# Teks
::::

Dengan memahami konsep ini, besar harapan, industri dapat memahami situasi yang akan mereka hadapi di masa depan. Selanjutnya, bagi lembaga pendidikan, konsep ini dapat membantu para perumus kurikulum membuat ramuan yang kiranya dapat membantu para calon bintang memahami situasi sekaligus bersiap menghadapinya.
Strawberry Generation Menghadapi BANI
Dalam hal mempersiapkan generasi emas, para guru harus berhadapan generasi yang memmikat; nampak ranum dan wangi, namun rapuh layaknya strawberi. Istilah “strawberry generation” merupakan istilah yang muncul pertama kali di Taiwan, yang sebenarnya mengacu pada generasi yang lahir pada tahun 1981. Namun, karakteristik generasi ini belakangan juga menempel pada generasi Z. Mereka generasi yang kreatif dan ide cemerlang, namun sangat rapuh saat mendapatkan tekanan dari atasan atau tekanan sosial.
Selain itu, mengutip kompas.com[4] generasi ini juga disinyalir sebagai generasi instan yang tak mau bekerja keras untuk mewujudkan gagasan atau ide-idenya. Selain itu, mereka juga biasanya cenderung “sangat peduli pada dirinya sendiri” sehingga ketiika lelah sedikit, mereka langsung butuh healing, seolah mereka sudah melalui pekerjaan yang amat menekan mental mereka, padahal memang begitu pekerjaan rutin yang harus dikerjakan. Selain itu, mereka juga punya harapan yang tidak realistis. Lantaran melihat keberhasilan orang lain di media sosial, mereka kemudian berpikiran jika finansial freedom harus diraih sesegera mungkin, kalau bisa sebelum usia 30 tahun. Menurut Prof Rhenald Kasali, itu merupakan target yang tidak realistis dan hanya akan menjadi tekanan berlebih untuk bekerja, sementara mental mereka tidak kuat bertahan lama-lama dalam bekerja.
Namun, di sisi lain, generasi ini punya cara pandang sendiri terhadap lingkungan materi. Mereka punya penilaian bahwa bekerja itu tidak hanya untuk uang. Artinya, selain uang, mereka juga mempertimbangkan dampak juga lingkungan kerja yang sehat. Selain itu, mereka juga suka tantangan dan mudah bosan dengan pekerjaan yang monoton. Salah satu yang paling penting, mereka tidak takut dalam mengungkapkan pendapatnya. Untuk poin ketiga ini, dapat kita lihat dari keterlibatan mereka dalam aksi-aksi demontrasi pada isu-isu yang mereka anggap krusial di negara ini. Namun, yang paling kentara dari mereka adalah kemampuan adaptasinya pada setiap perkembangan teknologi informasi yang kian hari kian cepat.
Generasi ini terbentuk, selain karena aspek teknologi yang memapar mereka secara langsung, juga karena paparan tekonologi pada orang tuanya. Orang tua mereka merupakan orang tua yang mengalami kondisi sulit di masa kecilnya. Karena itu, mereka tidak ingin anak-anaknya mengalami kondisi yang sama dengan mereka. Akibatnya, anak-anaknya menjadi “gemuk” dengan ragam pengetahuan, namun mudah hancur saat tertekan meski sedikit.

::::

# Data yang Dikaji
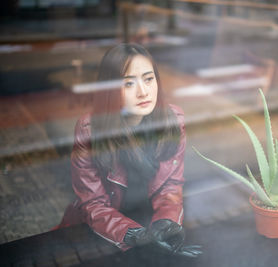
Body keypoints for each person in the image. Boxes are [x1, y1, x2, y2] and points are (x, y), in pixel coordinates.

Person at [55, 43, 201, 258]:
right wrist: (134, 235)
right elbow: (93, 203)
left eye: (149, 79)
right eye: (129, 83)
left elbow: (171, 186)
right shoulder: (89, 130)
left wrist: (166, 223)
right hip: (105, 230)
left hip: (152, 219)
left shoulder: (173, 120)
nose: (143, 92)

::::

# Kegiatan
1. Salin bagian teks tentang strawberry generation di antara "Dengan memahami konsep" dan "sekaligus bersiap menghadapinya.", termasuk kedua bagian tersebut, tanpa perubahan sedikit pun.
2. Lanjutkan teks tentang strawberry generation dengan menulis bagian berikutnya, dimulai tepat setelah kalimat terakhir yang ditampilkan.

# Keluaran yang Diharapkan
1.
Dengan memahami konsep ini, besar harapan, industri dapat memahami situasi yang akan mereka hadapi di masa depan. Selanjutnya, bagi lembaga pendidikan, konsep ini dapat membantu para perumus kurikulum membuat ramuan yang kiranya dapat membantu para calon bintang memahami situasi sekaligus bersiap menghadapinya.

2.
Sementara itu, mereka harus menghadapi satu kondisi serba tidak pasti. Kondisi yang dapat membuat tekanan pada jiwa sedemikian rupa. "Ketidakpastian berarti ambiguitas, yang berarti kita harus berupaya keras untuk mencoba memprediksi apa yang akan terjadi selain bersiap menghadapi semua kemungkinan hasilnya," kata Aoife O'Donovan, Ph.D., seorang profesor madya psikiatri di UCSF Weill Institute for Neurosciences yang mempelajari berbagai cara stres psikologis dapat menyebabkan gangguan mental seperti gangguan stres pascatrauma (PTSD) sebagaimana dipublikasi pada artikel di universityofcalifornia.edu[5].
BANI merupakan konsep yang mengidentifikasi kondisi yang sedang kita hadapi hari ini dan tentunya di masa-masa yang akan datang. Mengutip Forbes[6], Brittle maksudnya “ilusi kekuatan” nampak kuat padahal mudah pecah alias rapuh. Anxiety maksudnya “ilusi kontrol” keadaan yang menggambarkan banyaknya pemicu kekhawatiran seolah kita banyak tahu, padahal kita sejatinya sedang bingung hingga akhirnya kesulitan membuat keputusan yang tepat. Non-Linear adalah sebuah kondisi di mana masyarakat terjebak pada “ilusi terprediksi”, padahal situasi di masa itu serba tak beraturan sehingga tak bisa diprediksi. Incomprehensible atau “tidak dipahami” adalah situasi di mana masyrakat tidak dapat menafsirkan apa yang sebenarnya terjadi.
Menghadapi situasi macam ini, lantas di mana kondisi guru-guru di negara kita?
Kondisi Guru-Guru Kita
Menghadapi tantangan seperti itu, kita hanya bisa berdo’a sekencangnya pada Allah Swt. agar para guru mendapatkan perlindungan-Nya dan semoga pemimpin negara ini segera mendapatkan hidayah taufiq untuk memperhatikan para guru sebagaimana semestinya. Beban yang luar biasa mereka harus pikul, sementara kondisi guru jauh panggang dari api.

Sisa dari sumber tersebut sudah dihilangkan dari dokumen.